SOMMET USA-AFRIQUE : Le Sahel, un sujet qui s’impose !

Avec Barkhane, la France fait déjà de la sécurité dans le Sahel une préoccupation. Mais la rencontre qui se déroulera du 4 au 6 août entre le président Barack Obama et les dirigeants africains devra, elle aussi, se pencher sur la question. Surtout qu’en ce moment précis, avec la situation qui prévaut en Libye, et Boko Haram qui déborde au Cameroun, en faire un sujet de débat serait plus que justifié.

Le sommet de Washington coïncide en effet avec une situation des plus préoccupantes, notamment en Libye.

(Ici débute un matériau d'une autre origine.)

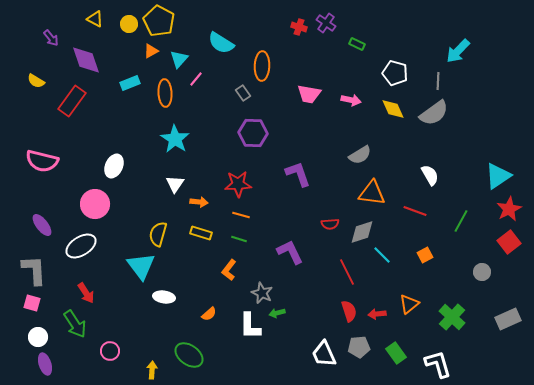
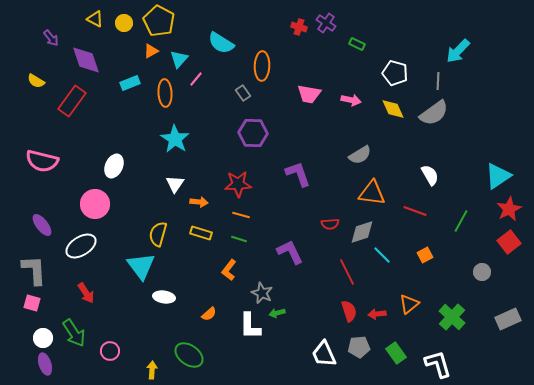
yellow circle at (129, 24): moved 5 px left, 1 px up
green arrow at (75, 324): moved 1 px left, 9 px down
white circle at (38, 337): moved 5 px right, 1 px down
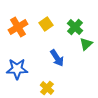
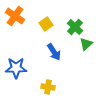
orange cross: moved 3 px left, 11 px up; rotated 24 degrees counterclockwise
blue arrow: moved 3 px left, 6 px up
blue star: moved 1 px left, 1 px up
yellow cross: moved 1 px right, 1 px up; rotated 32 degrees counterclockwise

La situation d’insécurité qui y règne en effet depuis la chute du guide libyen, est en passe d’atteindre son point culminant, avec la généralisation de la violence et la faillite de ce qui restait de l’Etat.

Un chaos qui trouve son illustration dans l’incertitude qui plane sur l’installation, aujourd’hui même, du nouveau parlement, issu des élections du 25 juin dernier. En principe, c’est à Benghazi que la nouvelle Assemblée nationale devrait s’installer. Sauf que les islamistes y régnant désormais en maîtres, avant d’y avoir chassé, la semaine dernière, les dernières unités des forces spéciales. En désespoir de cause, on mise sur Tobrouk. Ne serait-ce que pour l’installation symbolique. Mais là aussi, ça coince. La tendance islamiste bien que minoritaire, soupçonne cette dernière ville d’être aux mains des hommes de Khalifa Haftar.

Pendant ce temps, à Tripoli, les milices de Mistra et de Zenten poursuivent leur guerre fratricide aux abords de l’aéroport de la capitale. Ces violences qui s’élèvent de partout ont poussé tous les étrangers et même les Libyens qui le peuvent à sortir du pays. Au moment où tout commence à manquer.  Cette espèce de somalisation qui guette la Libye interpelle à plus d’un titre Barack Obama. Il y a sa responsabilité dans la mesure où il avait pris part à la campagne militaire qui s’est soldée par l’assassinat de Kadhafi.

Mais au-delà la Libye, le sommet de Washington dont le thème porte sur l’investissement en Afrique, devra plus globalement aborder la sécurité dans le Sahel. Certes, la Libye post-Kadhafi est peut-être la plus grande préoccupation du moment, mais ces derniers temps, Boko Haram aussi a prouvé qu’il pouvait être considérablement nuisible à la stabilité politique et sociale du continent. D’autant plus que le Nigeria n’est plus son seul champ d’action.

Avec les dernières incursions à Kolofata notamment, les combattants de la secte Boko Haram ont démontré la menace réelle qu’ils font peser sur le Cameroun aussi. Très réticent au départ, Paul Biya en a tiré comme principale leçon qu’il lui faut s’impliquer plus activement dans la lutte contre la secte nigériane. Seulement, on est en face d’un ennemi pour lequel les menaces et les bonnes intentions seules ne pèsent pas lourd.

Les dirigeants des pays bordant la vaste bande sahélienne devraient donc mettre l’occasion du sommet de Washington à profit pour solliciter les moyens qu’il faut, discuter les stratégies idoines ou alternatives pour rendre cette zone plus fréquentable. Même si, une telle requête pourrait offenser la France qui, avec l’opération Barkhane, fait valoir sa disponibilité. Il faut savoir voir plus loin et plus grand, en saisissant toutes les opportunités pour mutualiser les efforts en vue de frapper fort l’hydre terroriste qu’est Boko Haram.